Steven Levitt, Freakonomics

I'm part way through Levitt's new book "Freakonomics." It is a fun read, and I recommend it to all, particularly those, such as my friend Chris Russo, that think economics is "just supply and demand, dude." Still, I find the book frustratingly pithy. I know it is intended for a general, non-economist, audience, but it would be a better book were it to probe deaper into the nuts and bolts Levitt's research. In particular, I want to know how Levitt chooses a research topic, and how he develops his extraordinarily clever research methodologies. I also want a discussion that explains to the lay reader why Levitt's methods, from an applied economics perspective, are so clever.

On a positive note, the book offers a nice overview of Levitt's work, which is really fascinating stuff. See this post and this post for some tidbits on his work that are discussed in the book.

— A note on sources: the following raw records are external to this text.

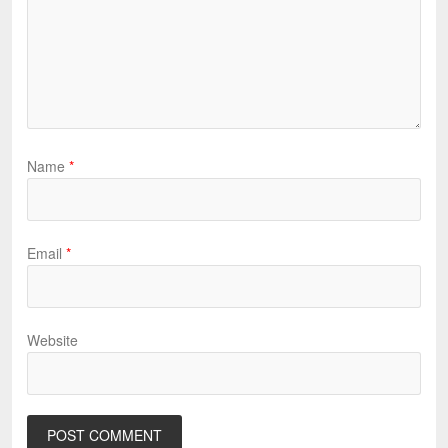
Name
*
Email
*
Website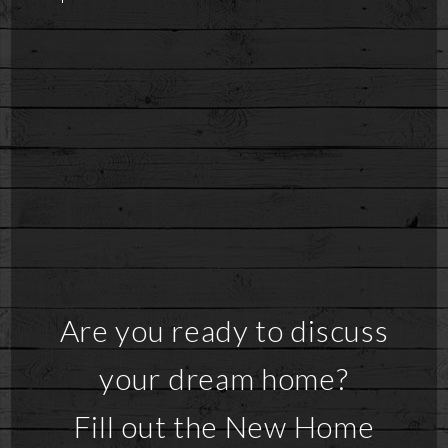
Are you ready to discuss
your dream home?
Fill out the New Home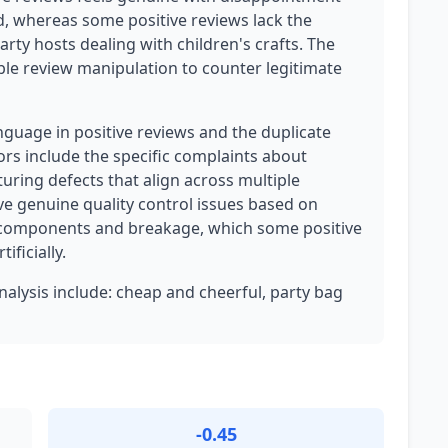
d, whereas some positive reviews lack the
rty hosts dealing with children's crafts. The
ble review manipulation to counter legitimate
nguage in positive reviews and the duplicate
tors include the specific complaints about
ring defects that align across multiple
e genuine quality control issues based on
 components and breakage, which some positive
ificially.
analysis include: cheap and cheerful, party bag
-0.45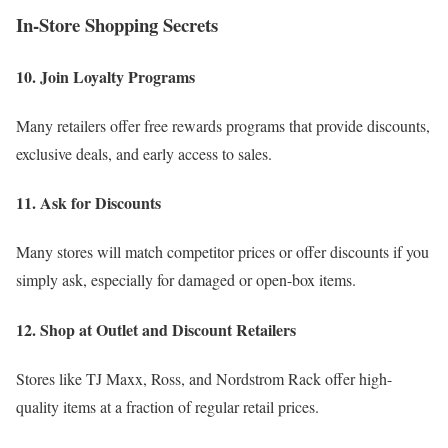
In-Store Shopping Secrets
10. Join Loyalty Programs
Many retailers offer free rewards programs that provide discounts,
exclusive deals, and early access to sales.
11. Ask for Discounts
Many stores will match competitor prices or offer discounts if you
simply ask, especially for damaged or open-box items.
12. Shop at Outlet and Discount Retailers
Stores like TJ Maxx, Ross, and Nordstrom Rack offer high-
quality items at a fraction of regular retail prices.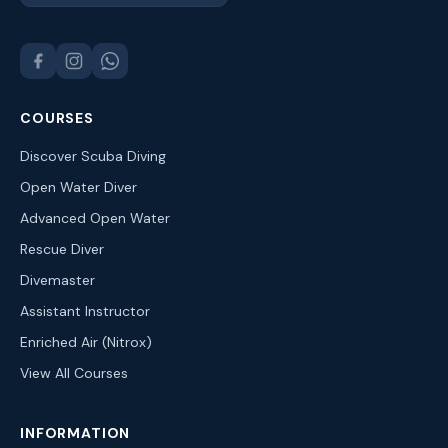
COURSES
Discover Scuba Diving
Open Water Diver
Advanced Open Water
Rescue Diver
Divemaster
Assistant Instructor
Enriched Air (Nitrox)
View All Courses
INFORMATION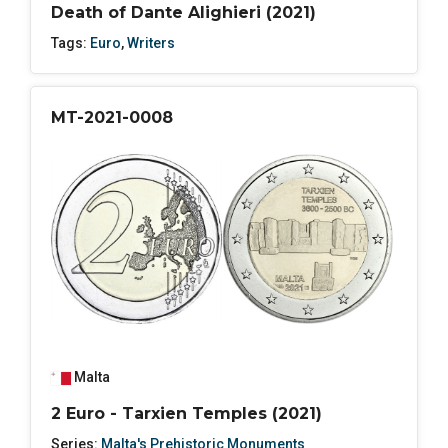
Death of Dante Alighieri (2021)
Tags:
Euro
,
Writers
MT-2021-0008
Malta
2 Euro - Tarxien Temples (2021)
Series:
Malta's Prehistoric Monuments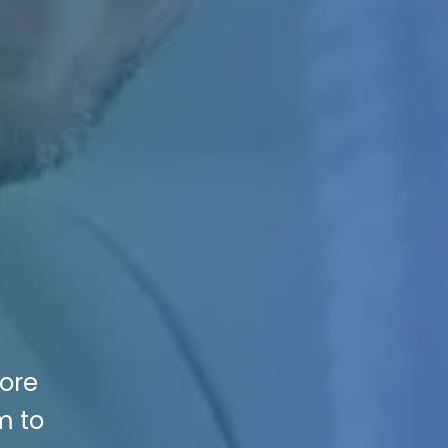
More
m to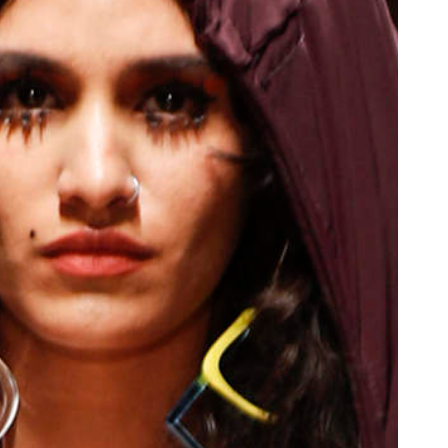
oor de kunsten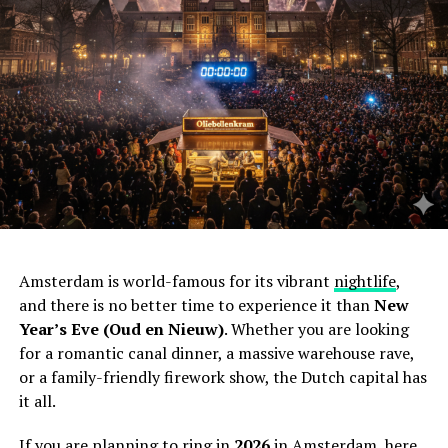
Amsterdam is world-famous for its vibrant
nightlife
,
and there is no better time to experience it than
New
Year’s Eve (Oud en Nieuw)
. Whether you are looking
for a romantic canal dinner, a massive warehouse rave,
or a family-friendly firework show, the Dutch capital has
it all.
If you are planning to ring in
2026
in Amsterdam, here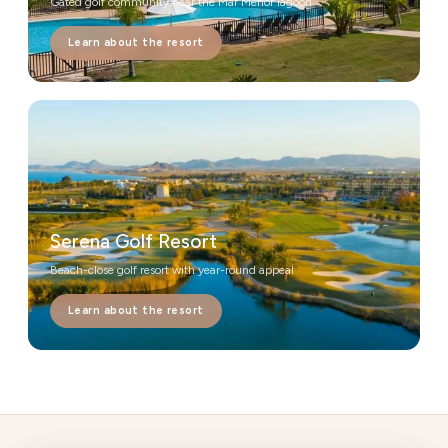
Gated golf community near the Mar Menor lagoon
Learn about the resort
Serena Golf Resort
Beach-close golf resort with year-round appeal
Learn about the resort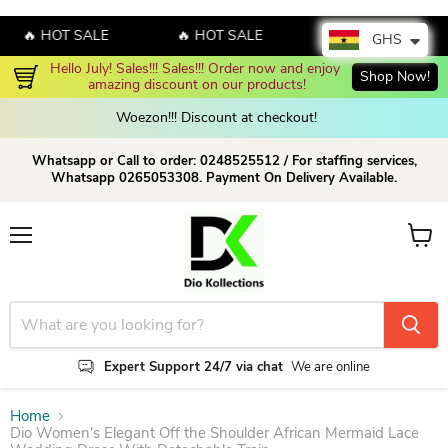
🔥 HOT SALE
🔥 HOT SALE
🔥 HOT SALE
GHS
Enjoy up to 70% discount on selected products!
Shop now!
Woezon!!! Discount at checkout!
Whatsapp or Call to order: 0248525512 / For staffing services,
Whatsapp 0265053308. Payment On Delivery Available.
Menu
View c
Expert Support 24/7 via chat
We are online
Home
Dio Women's Elegant Off the Shoulder African Mermaid Lace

I think Dad, in particular, will enjoy the following bit, which deals with a fundamental difficulty in emperical research, that is, getting good data. The renowned sociologist William Julius Wilson assigned a graduate student to administer a multiple-choice survey to residents of Chicago’s poorest neighborhoods. The first question was “How do you feel about being black and poor?” and the five possible answers were “very bad,” “bad,” “neither bad nor good,” “somewhat good,” and “good”. After a day of trying to get answers to this question, the graduate student realized a sixth answer was needed: “fuck you.” Nice.

2 Comments:

Blogger Steve Sailer said...

My article "Pre-emptive Executions: Economist Steven Levitt contends that abortion reduces crime rates; the numbers tell a different story" in the May 9th issue of The American Conservative factually debunks the theory promoted last week in the Wall Street Journal and the New York Times. It is now available online for free at:

http://www.amconmag.com/2005_05_09/feature.html

8:02 PM  
Blogger Euge said...

"Freakonomics" had a lot of journalistic stuffing that irritated me. But I understood the authors weren't writing for people with nerdish interests like me. If I wanted to know whether Levitt used multivariate regression or some better statistical procedure, whether he controlled for particular factors I thought might be confounds, etc. I recognized I'd have to go to the original research report. Likewise with Sailer's analysis, you can't tell if his argument holds without him telling you what he did and where he published it -- the magazine piece is about as informative as "Freakonomics" (but meaner and more polemical in tone).